◆ Goal of the exercise ◆
Output every text line of the entries below verbatim, omitting the pictures.

==== Records for this exercise

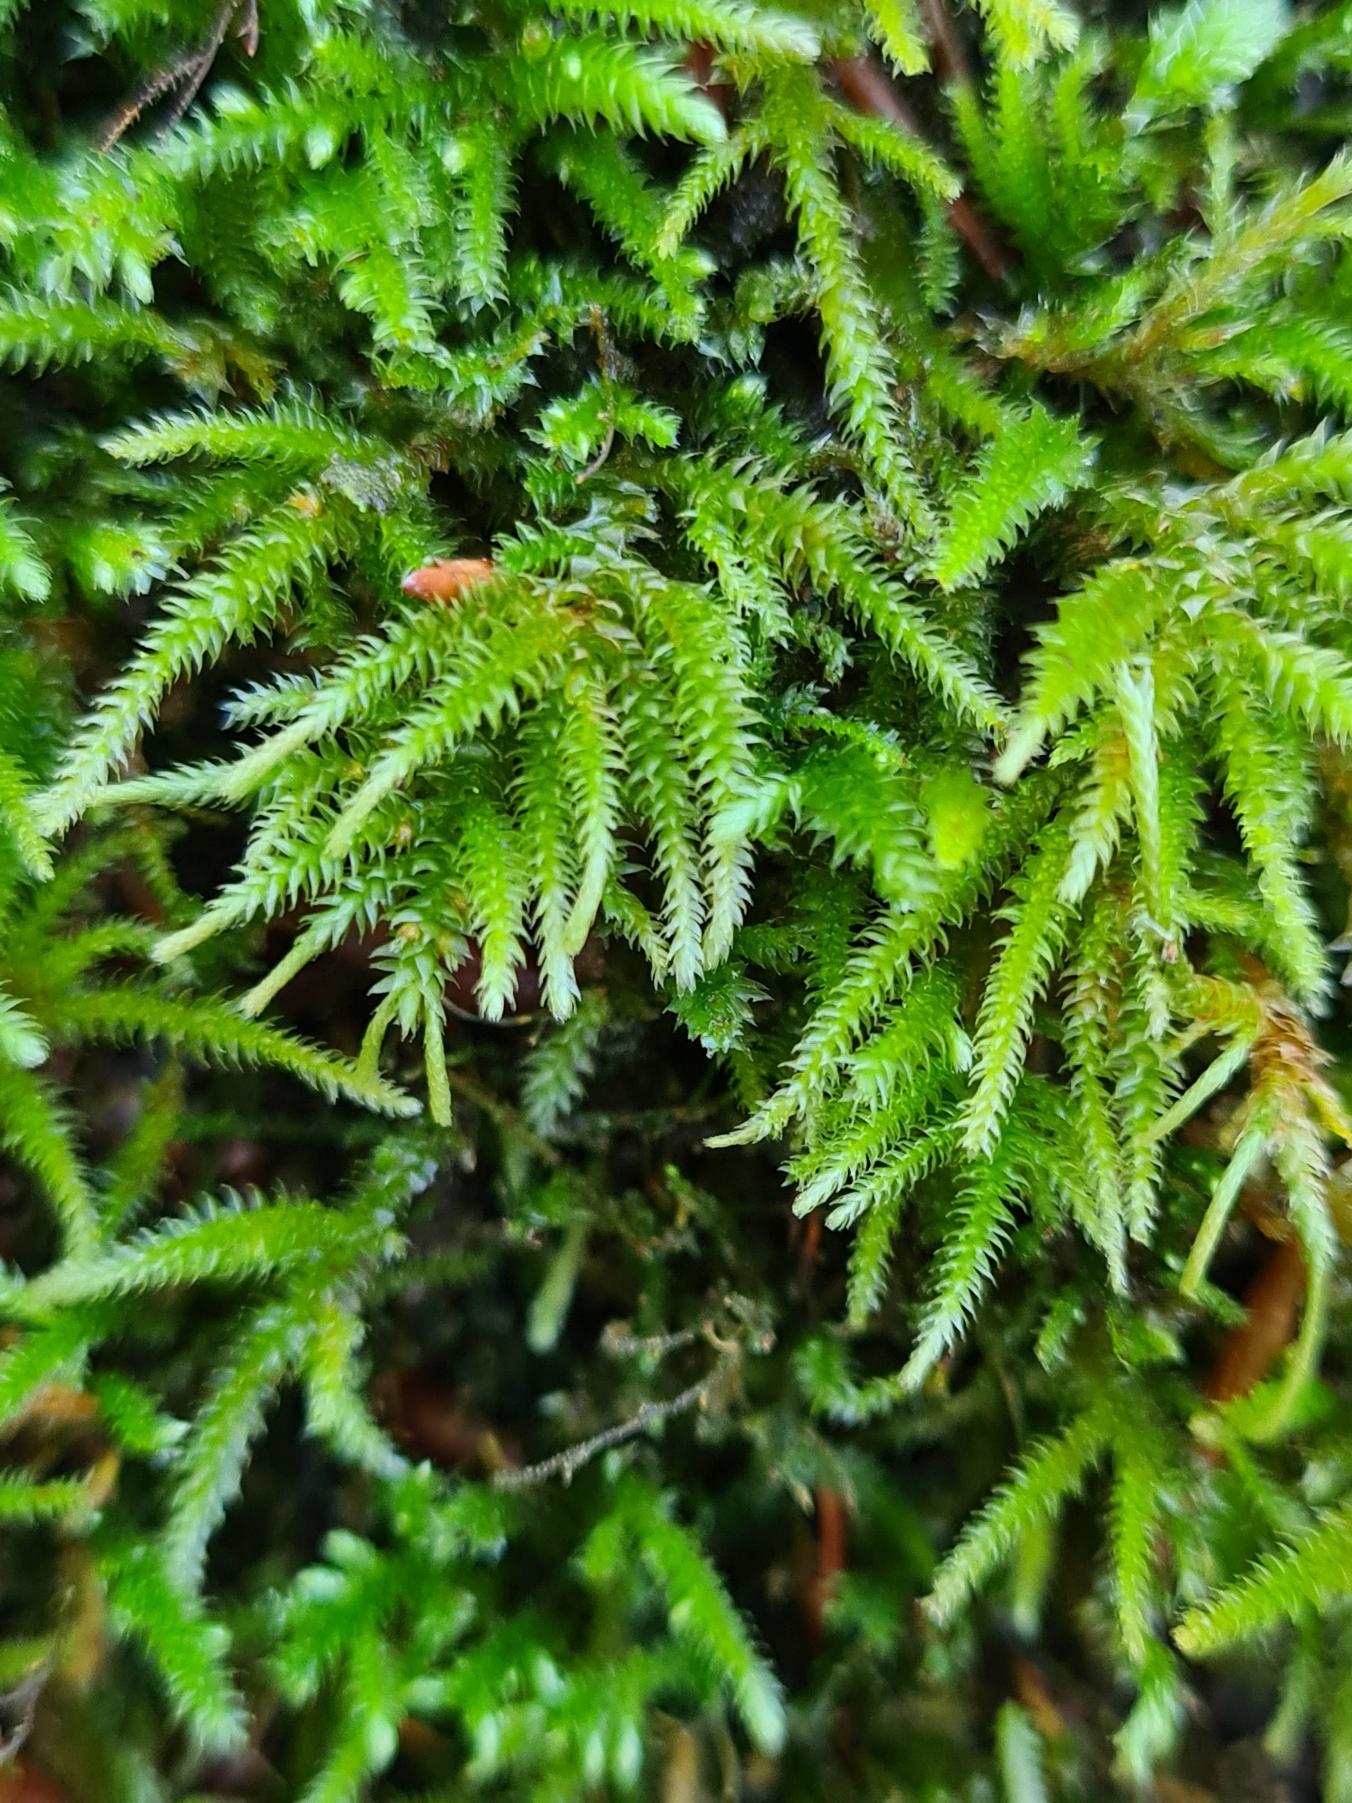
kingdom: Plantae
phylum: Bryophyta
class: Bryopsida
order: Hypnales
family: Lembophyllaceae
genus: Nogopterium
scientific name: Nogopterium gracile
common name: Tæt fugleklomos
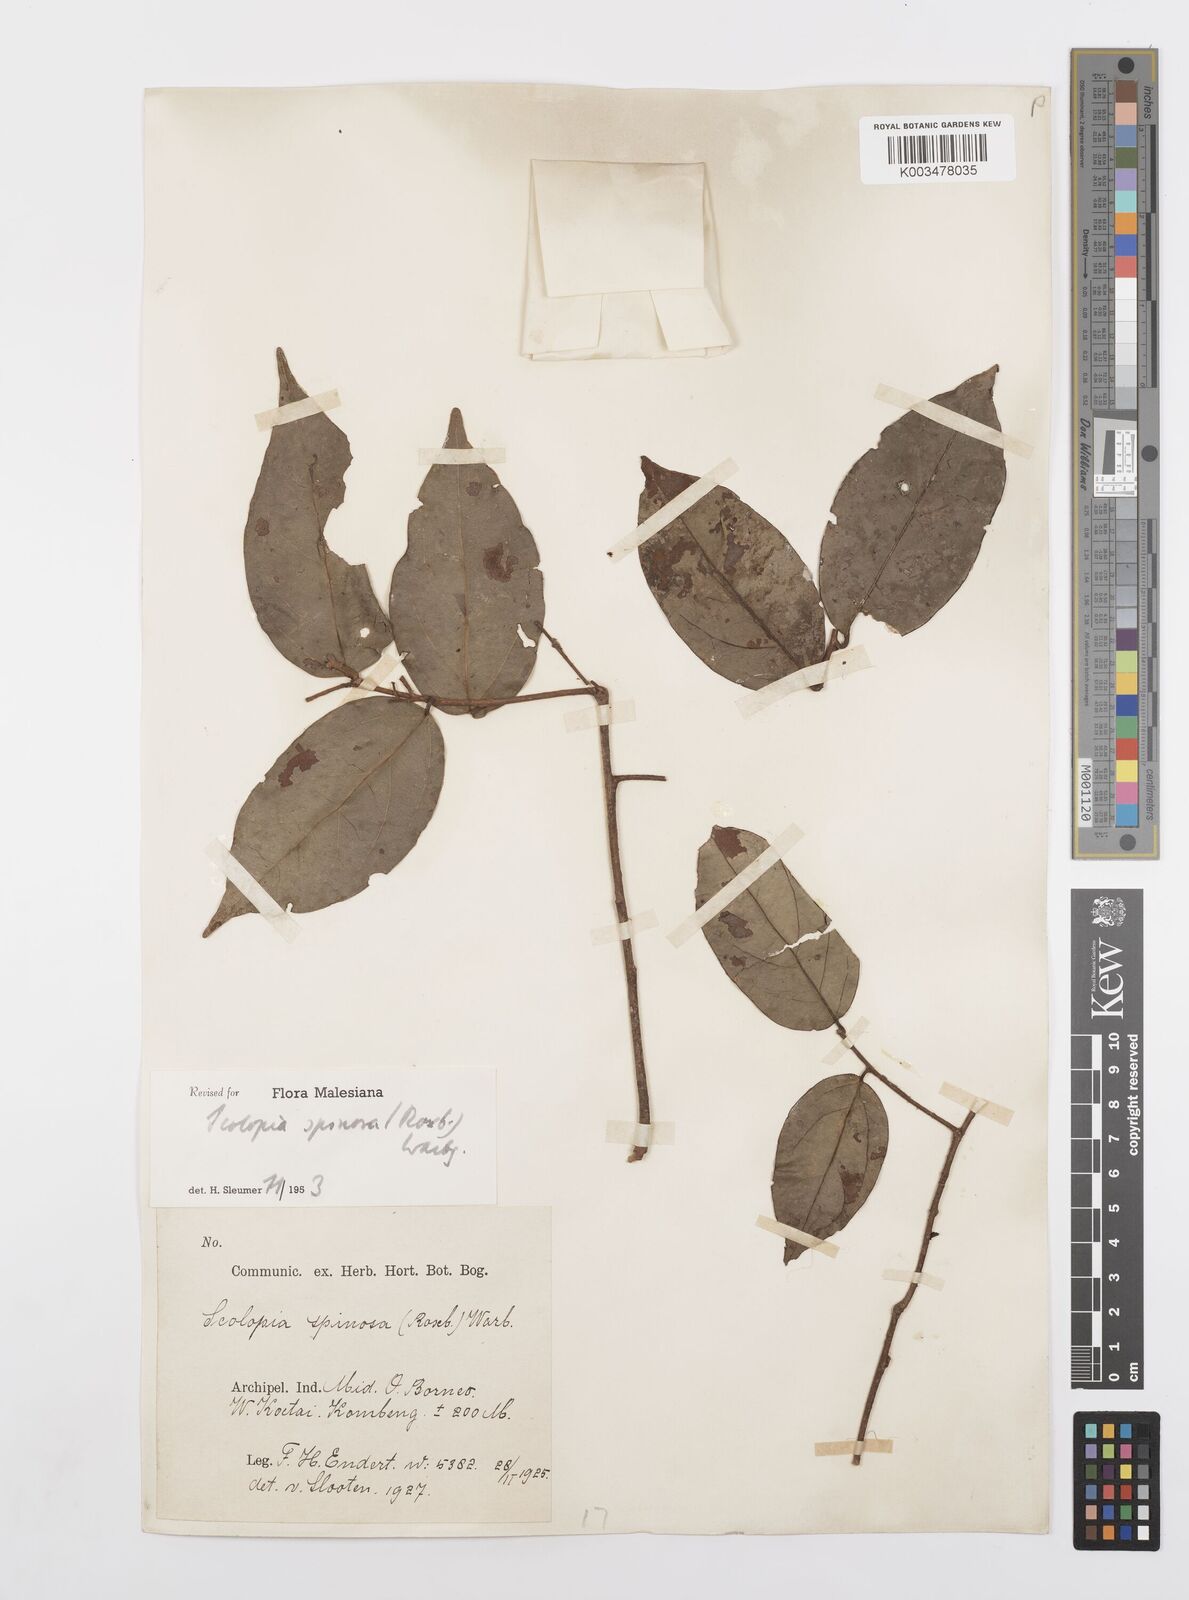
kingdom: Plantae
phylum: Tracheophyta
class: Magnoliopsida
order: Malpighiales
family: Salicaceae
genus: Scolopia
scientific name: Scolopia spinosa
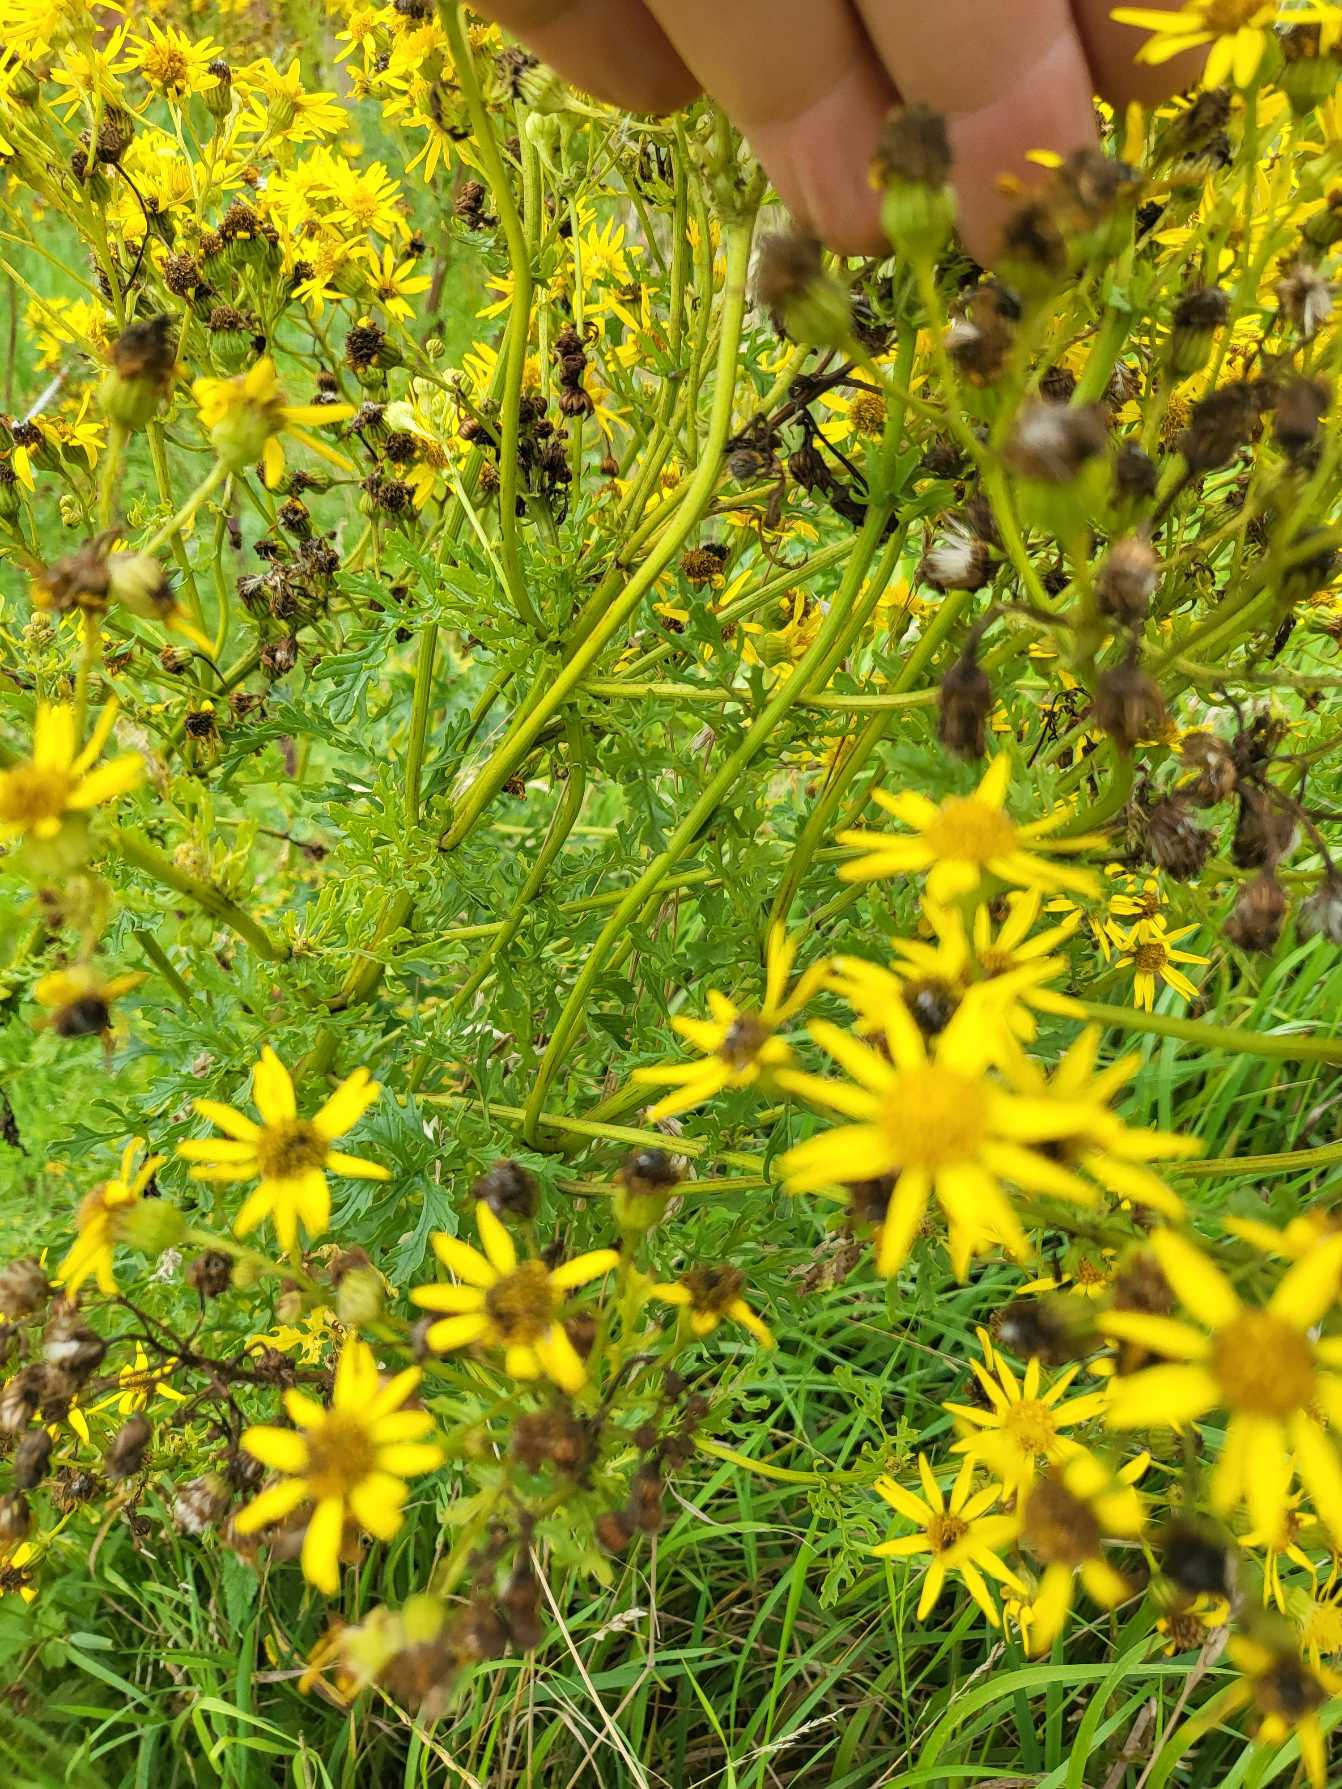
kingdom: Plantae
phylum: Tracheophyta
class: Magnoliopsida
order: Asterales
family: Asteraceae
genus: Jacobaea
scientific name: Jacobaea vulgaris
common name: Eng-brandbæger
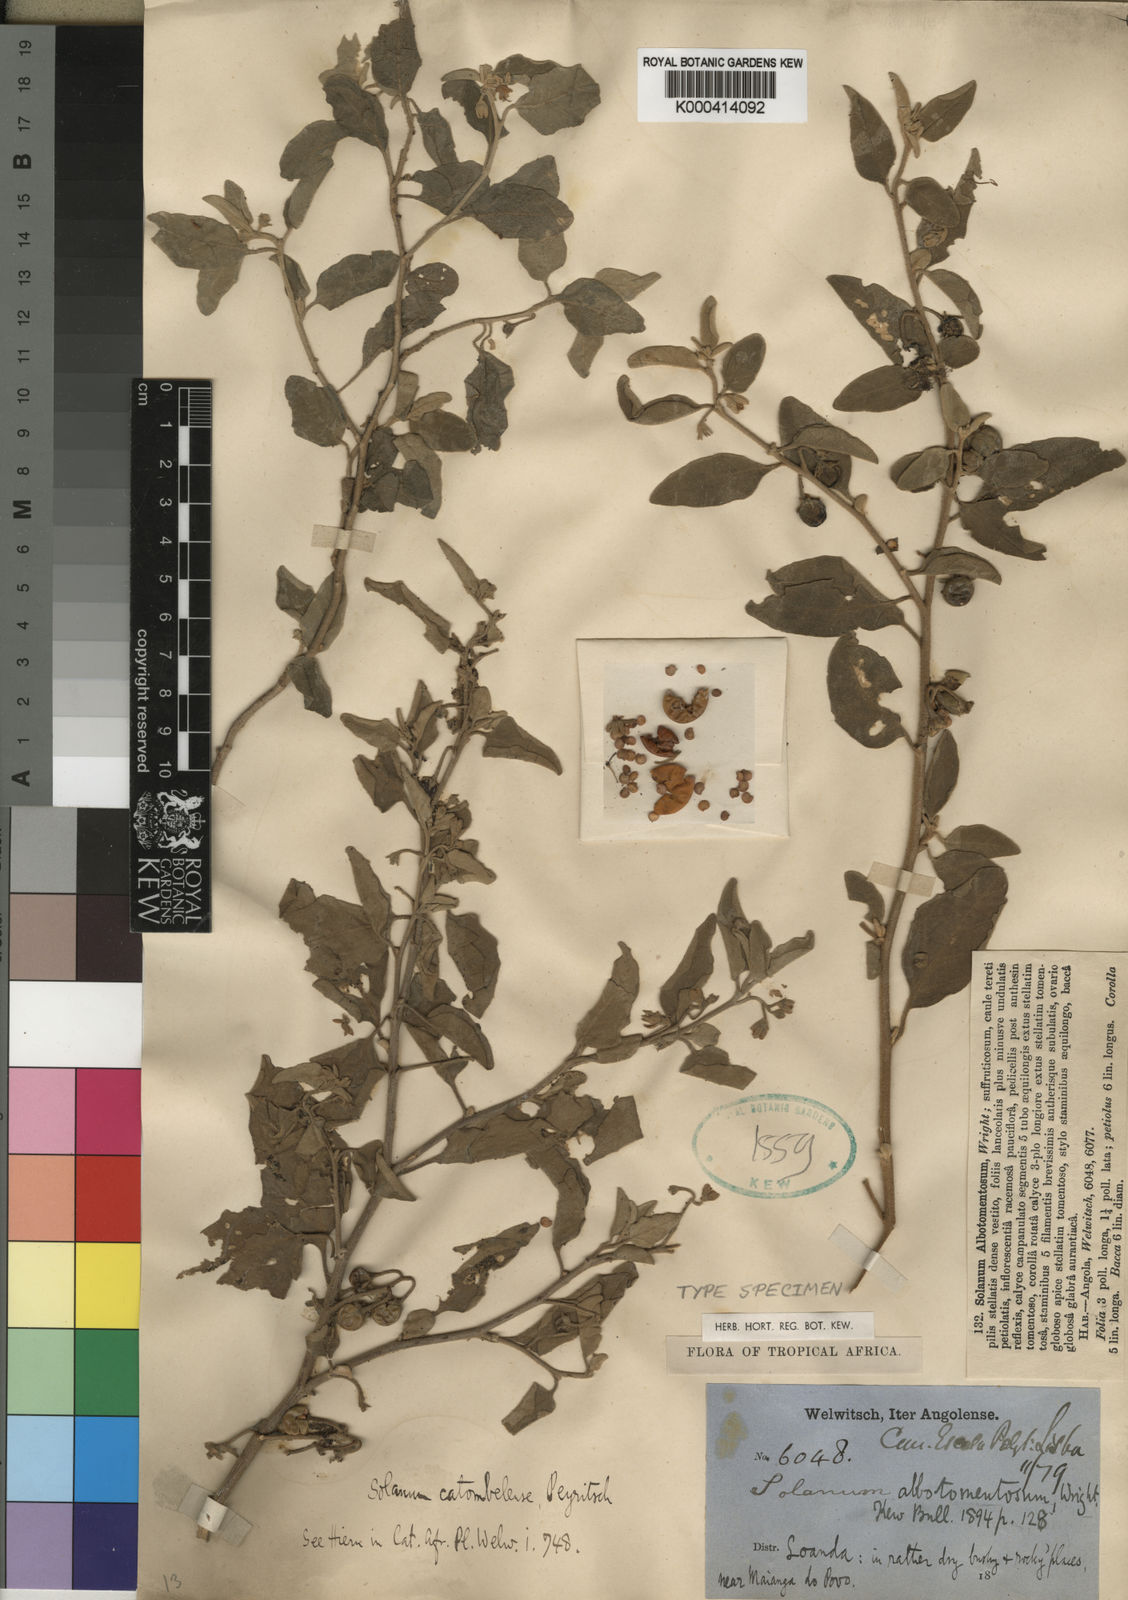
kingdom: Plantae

========

◆ Output for this task ◆
kingdom: Plantae
phylum: Bryophyta
class: Bryopsida
order: Hypnales
family: Lembophyllaceae
genus: Nogopterium
scientific name: Nogopterium gracile
common name: Tæt fugleklomos
kingdom: Plantae
phylum: Tracheophyta
class: Magnoliopsida
order: Malpighiales
family: Salicaceae
genus: Scolopia
scientific name: Scolopia spinosa
kingdom: Plantae
phylum: Tracheophyta
class: Magnoliopsida
order: Asterales
family: Asteraceae
genus: Jacobaea
scientific name: Jacobaea vulgaris
common name: Eng-brandbæger
kingdom: Plantae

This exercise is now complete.